[[ STUDY MATERIAL, beginning ]]

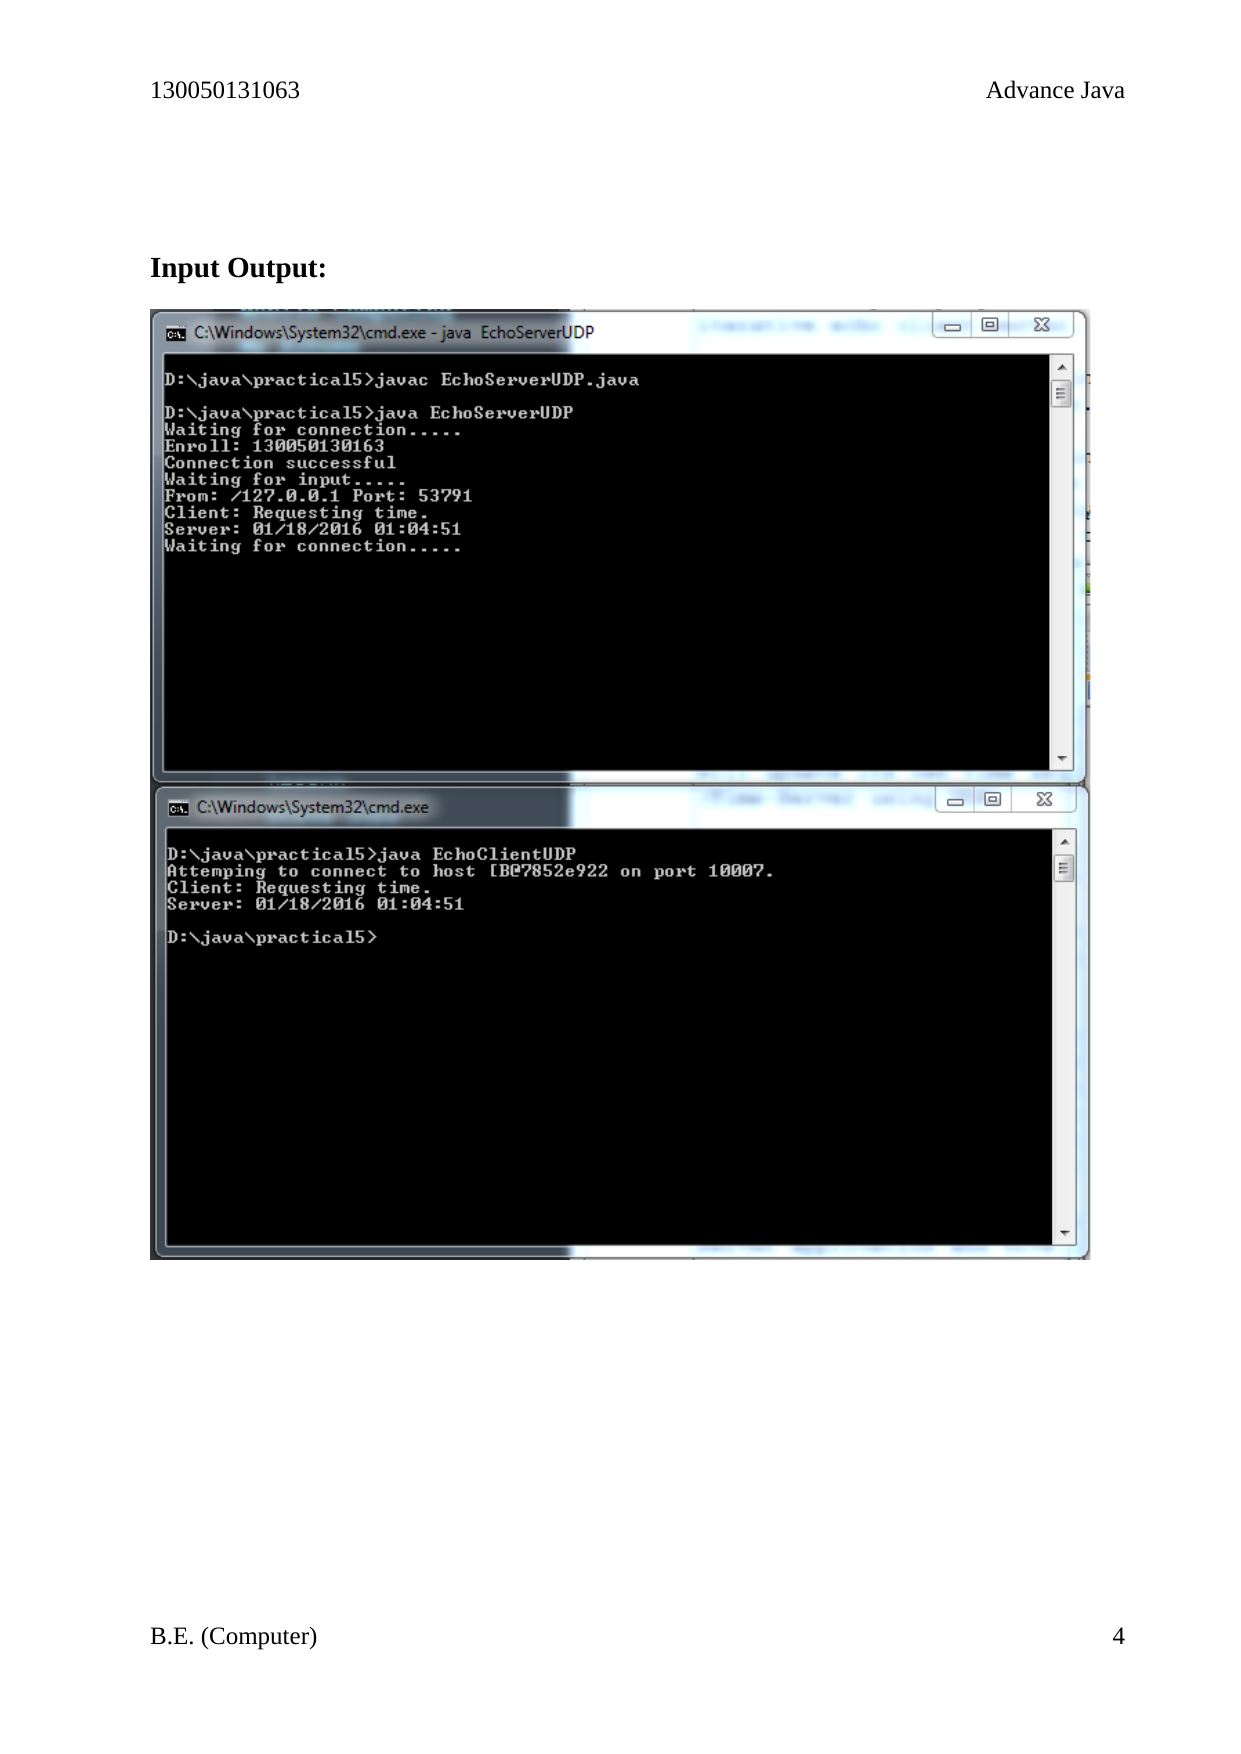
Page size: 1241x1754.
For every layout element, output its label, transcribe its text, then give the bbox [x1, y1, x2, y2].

picture [150, 309, 1091, 1260]
text Input Output: [150, 250, 1090, 283]
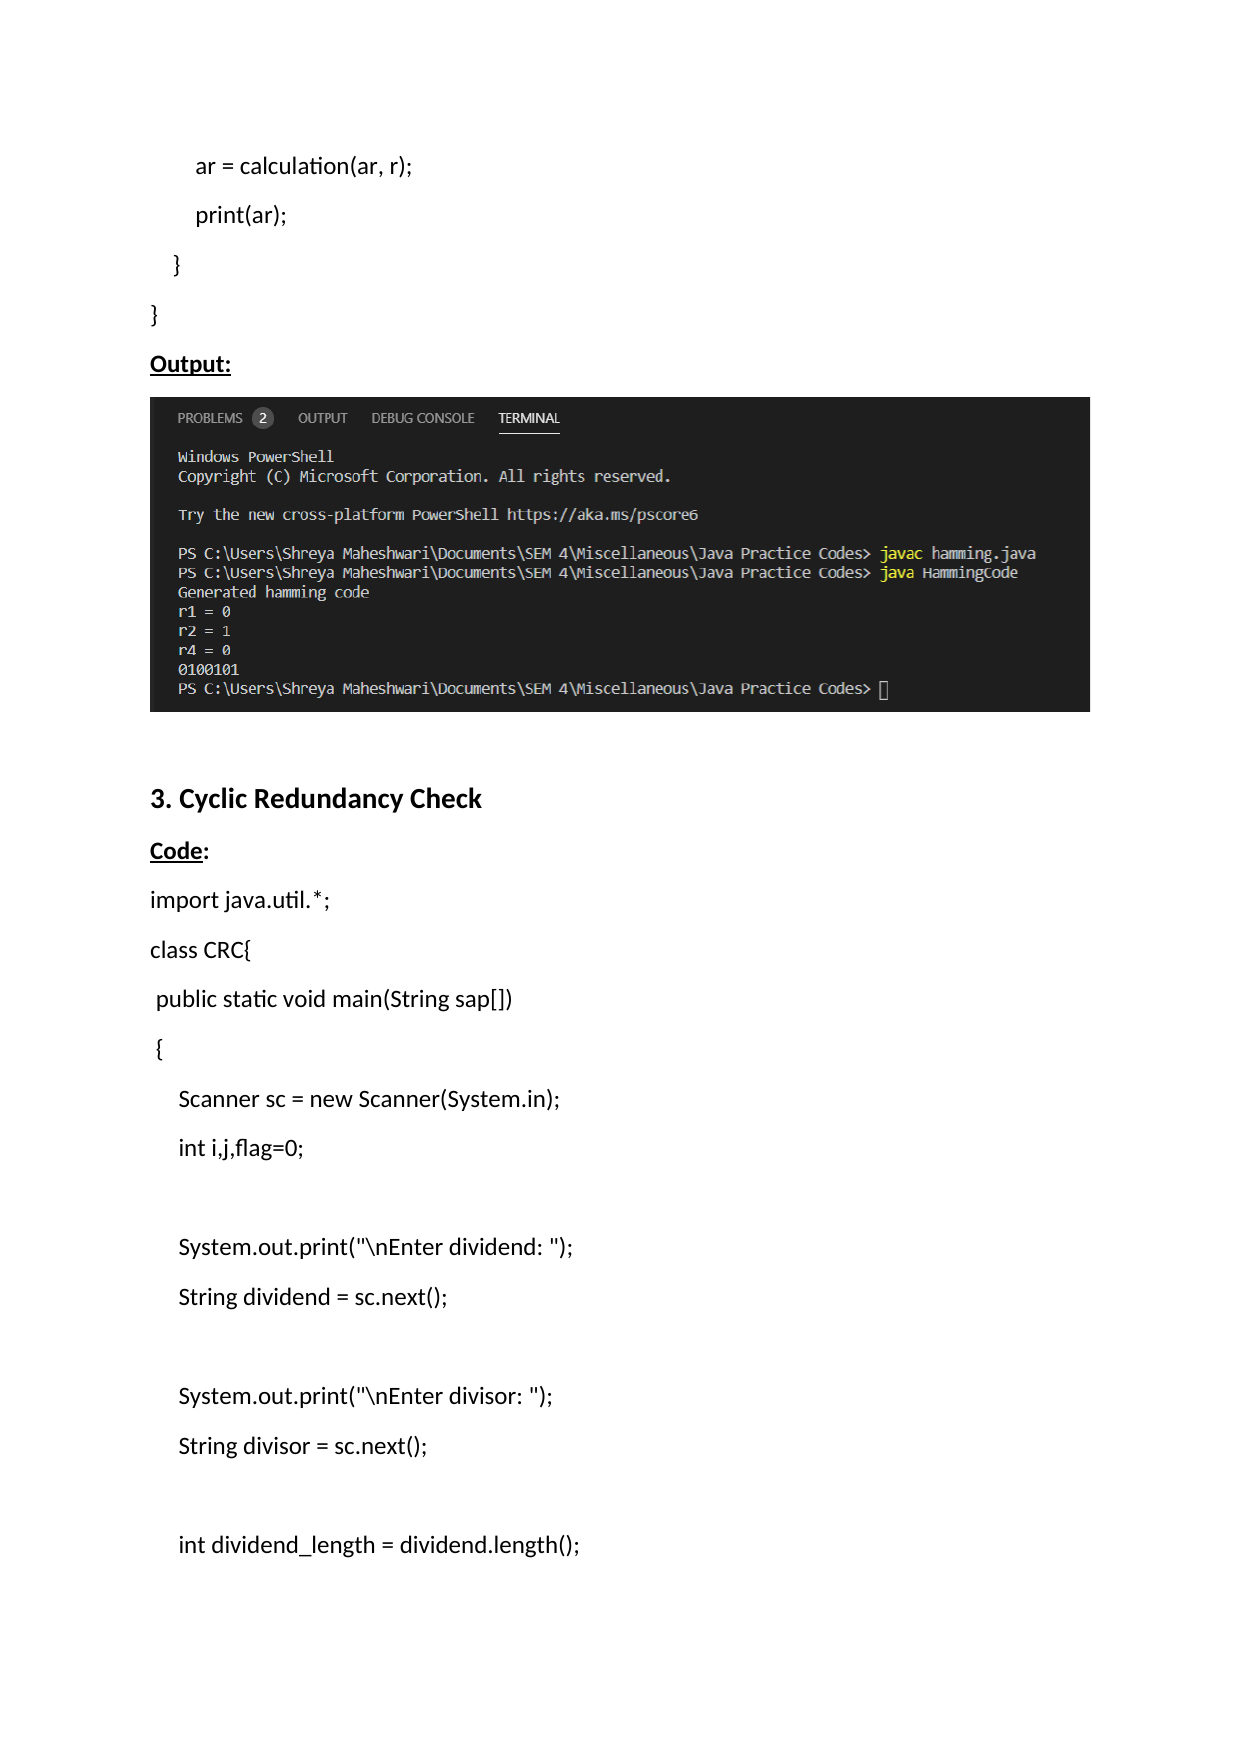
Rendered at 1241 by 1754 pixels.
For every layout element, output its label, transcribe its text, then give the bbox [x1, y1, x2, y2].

text Code: [150, 835, 1090, 865]
text Scanner sc = new Scanner(System.in); [150, 1083, 1090, 1113]
text print(ar); [150, 199, 1090, 230]
text int i,j,flag=0; [150, 1132, 1090, 1163]
text public static void main(String sap[]) [150, 984, 1090, 1014]
text ar = calculation(ar, r); [150, 150, 1090, 181]
text String dividend = sc.next(); [150, 1281, 1090, 1312]
text } [150, 299, 1090, 329]
text { [150, 1033, 1090, 1064]
text Output: [150, 348, 1090, 379]
text int dividend_length = dividend.length(); [150, 1529, 1090, 1559]
text import java.util.*; [150, 884, 1090, 915]
text 3. Cyclic Redundancy Check [150, 780, 1090, 815]
text } [150, 249, 1090, 280]
text System.out.print("\nEnter divisor: "); [150, 1380, 1090, 1411]
picture [150, 397, 1091, 712]
text System.out.print("\nEnter dividend: "); [150, 1232, 1090, 1262]
text String divisor = sc.next(); [150, 1430, 1090, 1460]
text class CRC{ [150, 934, 1090, 964]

[[ STUDY MATERIAL, end ]]

## WORK ITEM
The answer must contain only the lines from the one with "Rendered at 1241 by 1754 pixels." to the end of the entries above, each written out exactly.

## SOLUTION TO THE EXERCISE
Rendered at 1241 by 1754 pixels.
For every layout element, output its label, transcribe its text, then give the bbox [x1, y1, x2, y2].

text Code: [150, 835, 1090, 865]
text Scanner sc = new Scanner(System.in); [150, 1083, 1090, 1113]
text print(ar); [150, 199, 1090, 230]
text int i,j,flag=0; [150, 1132, 1090, 1163]
text public static void main(String sap[]) [150, 984, 1090, 1014]
text ar = calculation(ar, r); [150, 150, 1090, 181]
text String dividend = sc.next(); [150, 1281, 1090, 1312]
text } [150, 299, 1090, 329]
text { [150, 1033, 1090, 1064]
text Output: [150, 348, 1090, 379]
text int dividend_length = dividend.length(); [150, 1529, 1090, 1559]
text import java.util.*; [150, 884, 1090, 915]
text 3. Cyclic Redundancy Check [150, 780, 1090, 815]
text } [150, 249, 1090, 280]
text System.out.print("\nEnter divisor: "); [150, 1380, 1090, 1411]
picture [150, 397, 1091, 712]
text System.out.print("\nEnter dividend: "); [150, 1232, 1090, 1262]
text String divisor = sc.next(); [150, 1430, 1090, 1460]
text class CRC{ [150, 934, 1090, 964]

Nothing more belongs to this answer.